# Trigger Spring "Flip" for Buck Marks???



## JeffWard (Aug 24, 2007)

I've heard, but not seen, that by simply flipping the trigger spring around in a Buck Mark 22LR, you can reduce the trigger pull by half.

Truth?
How?
Drawbacks?
Links?

Thanks!
JW


----------



## Shipwreck (Jan 26, 2006)

Man - U are just behind the curve, aren't U... :anim_lol:

U needa go hand out at Rimfire Central for all that kinda info...

Here is what U want - go to post #52:

http://www.rimfirecentral.com/forums/showthread.php?t=174356&page=4


----------



## JeffWard (Aug 24, 2007)

I know... Everybody says go look there! Now, finally... the POST!

Thanks, Ship


----------



## Shipwreck (Jan 26, 2006)

I did this myself - even "I" could do it.


----------



## JeffWard (Aug 24, 2007)

Ooooooh... Ahhhhhhh...

LIGHT!!!

I love it. Now I just need the over-travel screw!!!!

PS... I also bumped the scope forward (duh) so I can leave it attached to the scope base when I take off the barrel. Time to sight it back in...

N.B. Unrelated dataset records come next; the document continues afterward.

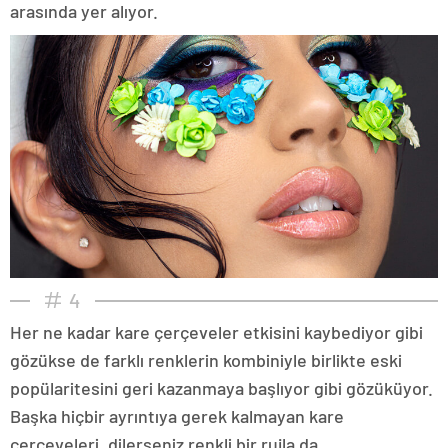
arasında yer alıyor.
4
Her ne kadar kare çerçeveler etkisini kaybediyor gibi
gözükse de farklı renklerin kombiniyle birlikte eski
popülaritesini geri kazanmaya başlıyor gibi gözüküyor.
Başka hiçbir ayrıntıya gerek kalmayan kare
çerçeveleri, dilerseniz renkli bir rujla da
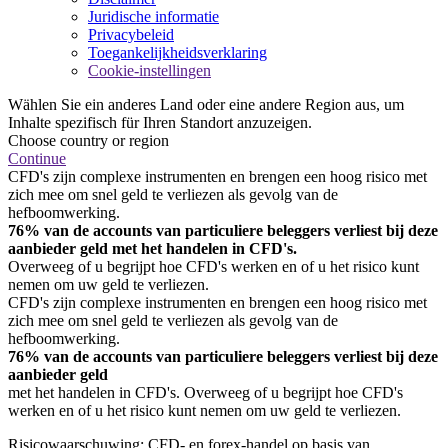
Juridische informatie
Privacybeleid
Toegankelijkheidsverklaring
Cookie-instellingen
Wählen Sie ein anderes Land oder eine andere Region aus, um
Inhalte spezifisch für Ihren Standort anzuzeigen.
Choose country or region
Continue
CFD's zijn complexe instrumenten en brengen een hoog risico met
zich mee om snel geld te verliezen als gevolg van de
hefboomwerking.
76% van de accounts van particuliere beleggers verliest bij deze
aanbieder geld met het handelen in CFD's.
Overweeg of u begrijpt hoe CFD's werken en of u het risico kunt
nemen om uw geld te verliezen.
CFD's zijn complexe instrumenten en brengen een hoog risico met
zich mee om snel geld te verliezen als gevolg van de
hefboomwerking.
76% van de accounts van particuliere beleggers verliest bij deze
aanbieder geld
met het handelen in CFD's. Overweeg of u begrijpt hoe CFD's
werken en of u het risico kunt nemen om uw geld te verliezen.
Risicowaarschuwing: CFD- en forex-handel op basis van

Last night I was at the range (pre-trigger spring flip) and there were two guys shooting a 45 next to me, slow fire. (Groups at 7M somewhere in the 12-18" size range...) I ran out my bullseye to 7M and pounded 10 rounds of 22 into a 4" group in about 3-4 seconds.

Swapped over to my XD9SC, and emptied 10 rounds into the same group in about 5 seconds. 

Practice, practice, practice..

Jeff


----------